Having in mind the sorts of things that drive research can help to identify new problems to work on and can help to frame the rationale for a project. Of course, all original research aims to close a “gap” in the literature, extend the literature or clarify something in the literature. But close what gaps, extend where, clarify what?

Generally speaking, original research aims to do one or more of the following things:

Describe something

Description would probably also be coupled with explanation (e.g. "How are gorilla social groups in the wild organised?" or "How well does post-revolutionary Cuban cinema reflect the revolution’s ethos of gender equality?"). So an argument would have to be presented as to why existing descriptions are deficient, or to claim that they are non-existent but nevertheless of interest.

Explain something

For example, "Why is the universe currently expanding at an ever increasing rate when one would expect gravity to slow the rate of expansion?" or "Why do students drop out of university?". In cases such as these, an argument would need to be put forward as to why current explanations are deficient and of what benefit there would be in having further explanation.

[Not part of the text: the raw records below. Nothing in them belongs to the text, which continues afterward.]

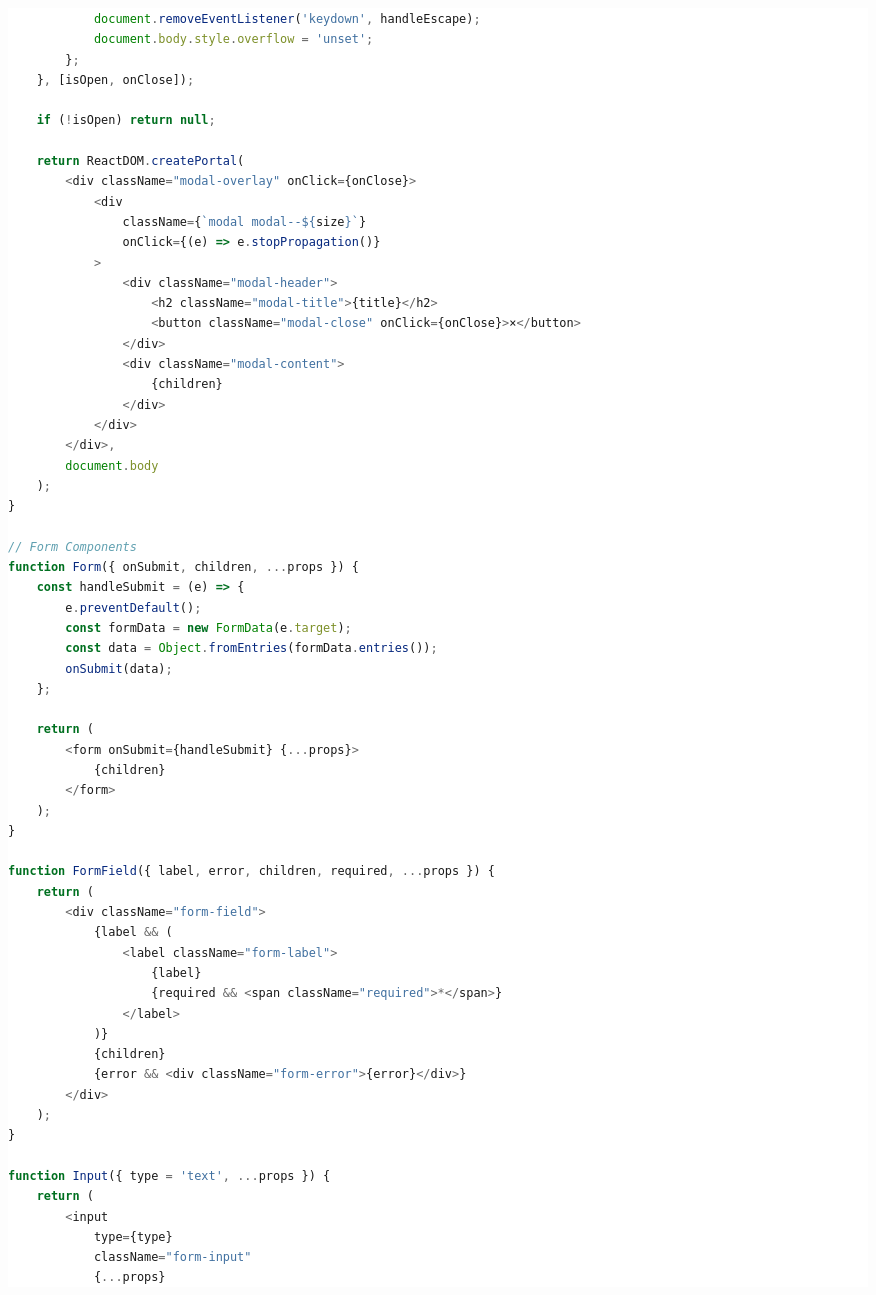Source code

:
 ```javascript
            document.removeEventListener('keydown', handleEscape);
            document.body.style.overflow = 'unset';
        };
    }, [isOpen, onClose]);
    
    if (!isOpen) return null;
    
    return ReactDOM.createPortal(
        <div className="modal-overlay" onClick={onClose}>
            <div 
                className={`modal modal--${size}`} 
                onClick={(e) => e.stopPropagation()}
            >
                <div className="modal-header">
                    <h2 className="modal-title">{title}</h2>
                    <button className="modal-close" onClick={onClose}>×</button>
                </div>
                <div className="modal-content">
                    {children}
                </div>
            </div>
        </div>,
        document.body
    );
}

// Form Components
function Form({ onSubmit, children, ...props }) {
    const handleSubmit = (e) => {
        e.preventDefault();
        const formData = new FormData(e.target);
        const data = Object.fromEntries(formData.entries());
        onSubmit(data);
    };
    
    return (
        <form onSubmit={handleSubmit} {...props}>
            {children}
        </form>
    );
}

function FormField({ label, error, children, required, ...props }) {
    return (
        <div className="form-field">
            {label && (
                <label className="form-label">
                    {label}
                    {required && <span className="required">*</span>}
                </label>
            )}
            {children}
            {error && <div className="form-error">{error}</div>}
        </div>
    );
}

function Input({ type = 'text', ...props }) {
    return (
        <input 
            type={type} 
            className="form-input"
            {...props}
```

Test an important aspect of a current theory

For example, "General relativity predicts that rotating gravitational objects drag spacetime around with them, but is this true?" Testing this idea was one of the goals of the Gravity Probe B project, so an argument as to why this needs testing, or testing more stringently, needs to be made.

Replicate an important study

This is common in medical research where confounding factors can bias results, which leads to many results being treated with suspicion until proven by multiple studies. For such research, reasons for having less than full confidence in existing results (perhaps because of limitations in the size or representativeness of the sample) would need to be presented. If the issue is that you think the existing results might be out of date (e.g. if more than 20 years old, social research in a developing country might be out of date if that country has seen significant development and/or exposure to different cultures in the last 20 years), this might also provide a reason for redoing a study.

Retest a hypothesis

Using new or improved methodological procedures.

Resolve a conflict in the literature

For example, "Are certain types of student errors in physics the result of their having (incorrect) preconceptions about physical principles, a result of ad hoc activation of intuitive rules, or a combination of both depending on the student and the question?". When the goal is to resolve a conflict, the nature of and reasons for the conflict would need to be explained.

Solve a problem

For example (from the early days of flight), "How do airframes need to be modified so that aircraft can fly faster than the speed of sound without disintegrating?". For this case, the nature and importance of the problem would need to be explained, together with why existing solutions are not completely satisfactory.

Improve something

For example, working out how to make more efficient photovoltaic cells or faster processors for computers. Why those improvements would be worth striving for would need to be explained.

Evaluate something

For example, "The government believes that their policy X should help with the problem of Y, but how well has this been realised in practice?".